Effect of Nutrient Starvation on 3-Hydroxypropionic Acid Production By Recombinant Escherichia coli at Stationary Phase | AIChE

Effect of Nutrient Starvation on 3-Hydroxypropionic Acid Production By Recombinant Escherichia coli at Stationary Phase


1. Background

Escherichia coli is able to catabolize the extracellular glucose even under a starvation of essential nutrients. It has been reported that the limiting nutrients such as nitrogen, sulfur, magnesium, or phosphorus distinctively affect the carbon central metabolism and the biochemical productivity of E. coli at the stationary growth phase. In this study, the effects of nutritional starvations on the fermentation and metabolic profiles were characterized for a metabolically engineered E. coli strain producing 3-hydroxypropionic acid (3HP).

2. Materials & methods

E. coli strain MG1655(DE3) was transformed with pETM6 derived vectors. The E. coli cells grown in M9 minimal medium containing glucose as a sole carbon source were inoculated in nitrogen, sulfur, magnesium, or phosphorus free M9 minimal medium, and cultivated under aerobic condition at 37oC. Concentrations of glucose, 3HP and byproducts in the culture broth were determined by an HPLC. Intracellular metabolites were extracted from the cells with chloroform-water-methanol and quantified using LC-MS/MS and GC-MS.

3. Results

3HP-producing strain was constructed by overexpression of maloyl-CoA reductase encoded by mcr gene derived from Chloroflexus aurantiacus in E. coli MG1655(DE3). In order to evaluate the effect of single nutrient starvations on 3HP production during the stationary phase, the 3HP-producing strain was cultured in M9 medium lacking nitrogen, sulfur, magnesium, or phosphorus, respectively. The comparison of the fermentation profiles showed that larger 3HP yields were observed under the sulfur (6.0% C-mol 3HP/ C-mol glucose) and magnesium starvation (5.8%) conditions than the starvations of nitrogen (0.2%) and phosphorus (undetectable). The byproduction of acetate was occurred in the all conditions. The specific glucose consumption rate in magnesium starvation (2.31 mmol/gCDW/h) was faster than that in nitrogen, phosphorus or sulfur starvation (0.33, 1.11 or 0.78 mmol/gCDW/h, respectively).

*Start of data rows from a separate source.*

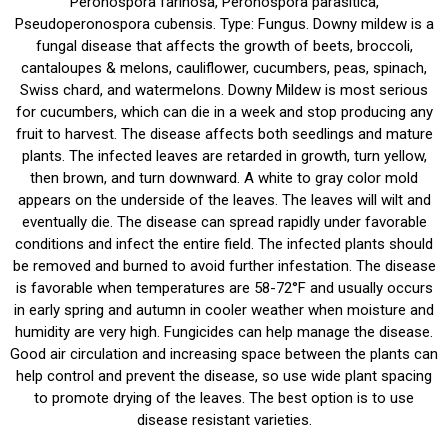
Peronospora farinosa, Peronospora parasitica,
Pseudoperonospora cubensis. Type: Fungus. Downy mildew is a
fungal disease that affects the growth of beets, broccoli,
cantaloupes & melons, cauliflower, cucumbers, peas, spinach,
Swiss chard, and watermelons. Downy Mildew is most serious
for cucumbers, which can die in a week and stop producing any
fruit to harvest. The disease affects both seedlings and mature
plants. The infected leaves are retarded in growth, turn yellow,
then brown, and turn downward. A white to gray color mold
appears on the underside of the leaves. The leaves will wilt and
eventually die. The disease can spread rapidly under favorable
conditions and infect the entire field. The infected plants should
be removed and burned to avoid further infestation. The disease
is favorable when temperatures are 58-72°F and usually occurs
in early spring and autumn in cooler weather when moisture and
humidity are very high. Fungicides can help manage the disease.
Good air circulation and increasing space between the plants can
help control and prevent the disease, so use wide plant spacing
to promote drying of the leaves. The best option is to use
disease resistant varieties.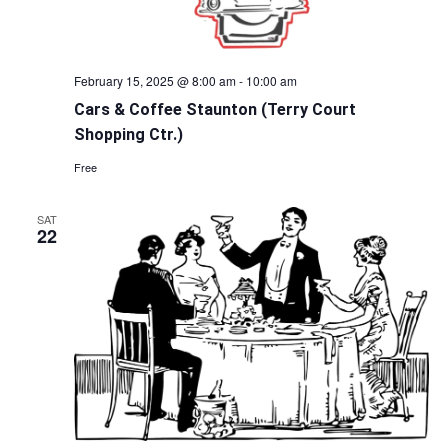
February 15, 2025 @ 8:00 am
-
10:00 am
Cars & Coffee Staunton (Terry Court
Shopping Ctr.)
Free
SAT
22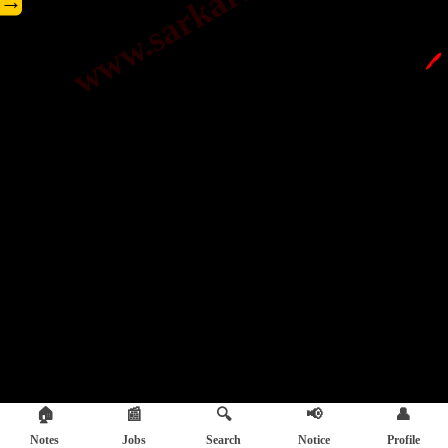
→
🖊️
🏠
📰
🔍
📢
👤
Notes
Jobs
Search
Notice
Profile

The metabolic profiling analysis of the intermediates of the central carbon metabolism revealed that the concentration of malonyl-CoA, a precursor for 3HP synthesis, was larger in magnesium or sulfur starvation than that in nitrogen or phosphorus starvation. The results indicated that the accumulation of malonyl-CoA enhanced the 3HP production in sulfur and magnesium starvation. The high ATP concentration in magnesium or sulfur starvation would contribute the malonyl-CoA accumulation since acetyl-CoA carboxylase requires ATP for a conversion of acetyl-CoA to malonyl-CoA. The active glucose uptake in magnesium starvation could be explained by an accumulation of phosphoenolpyruvate, the substrate of phosphotransferase system (PTS) for glucose transport. On the other hand, the significant accumulation of α-ketoglutarate in nitrogen starvation (4.1 mM) suggested that the slow glucose uptake was derived from the allostric inhibition of PTS by α-ketoglutarate (Ki = 1.3 mM). These results suggest that the choice of lacking nutrients affected the fermentation and metabolic profiles in the 3HP-producing strain during the stationary phase.